NightFeats @ MMU-RAGent NeurIPS 2025: A Context-Optimized Multi-Agent RAG System for the Text-to-Text Track

NightFeats @ MMU-RAGent NeurIPS 2025: A Context-Optimized Multi-Agent RAG System for the Text-to-Text Track

NightFeats @ MMU-RAGent NeurIPS 2025:面向文本到文本赛道的上下文优化多智能体 RAG 系统

Abstract: We present NightFeats, a structured multi-agent retrieval-augmented generation (RAG) system submitted to the MMU-RAGent competition at NeurIPS 2025, where it was awarded Best Dynamic Evaluation in the text-to-text track. 摘要: 我们介绍了 NightFeats,这是一个结构化的多智能体检索增强生成(RAG)系统。该系统提交至 NeurIPS 2025 的 MMU-RAGent 竞赛,并荣获文本到文本赛道的“最佳动态评估奖”(Best Dynamic Evaluation)。

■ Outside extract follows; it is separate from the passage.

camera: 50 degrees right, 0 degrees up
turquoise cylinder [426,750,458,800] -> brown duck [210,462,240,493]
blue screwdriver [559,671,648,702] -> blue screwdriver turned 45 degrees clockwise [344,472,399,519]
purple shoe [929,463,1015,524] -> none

Rather than targeting benchmark maximization, this work proposes a principled pipeline that decomposes knowledge synthesis into three coordinated phases: retrieval, curation, and composition, each governed by explicit intermediate representations and handoff contracts. 本研究并未单纯追求基准测试分数的最大化,而是提出了一种原则性的流水线,将知识合成过程分解为三个协同阶段:检索、整理与组合。每个阶段均由明确的中间表示和交接契约(handoff contracts)进行管理。

Inspired by Agentic Context Engineering (ACE), the system introduces temporal-semantic reranking, bounded contradiction reconciliation, and citation-preserving composition as core architectural primitives. 受智能体上下文工程(ACE)的启发,该系统引入了时序语义重排序、有界矛盾调和以及保留引用的组合方式,作为其核心架构原语。

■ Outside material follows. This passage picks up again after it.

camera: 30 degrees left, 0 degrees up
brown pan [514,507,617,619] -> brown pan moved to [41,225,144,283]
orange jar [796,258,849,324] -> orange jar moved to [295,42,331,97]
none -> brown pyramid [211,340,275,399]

Competition results show that NightFeats surpasses proprietary baselines including Claude-SonnetV2 and Nova-Pro on LLM-as-a-Judge and Human Likert evaluations, confirming that architectural transparency and verifiable evidence grounding are better aligned with human preferences than systems optimizing narrowly for automatic similarity metrics. 竞赛结果表明,在“大模型作为裁判”(LLM-as-a-Judge)和人类李克特量表(Likert)评估中,NightFeats 的表现超越了包括 Claude-SonnetV2 和 Nova-Pro 在内的专有基准模型。这证实了相比于仅针对自动相似度指标进行优化的系统,架构透明度和可验证的证据溯源更符合人类的偏好。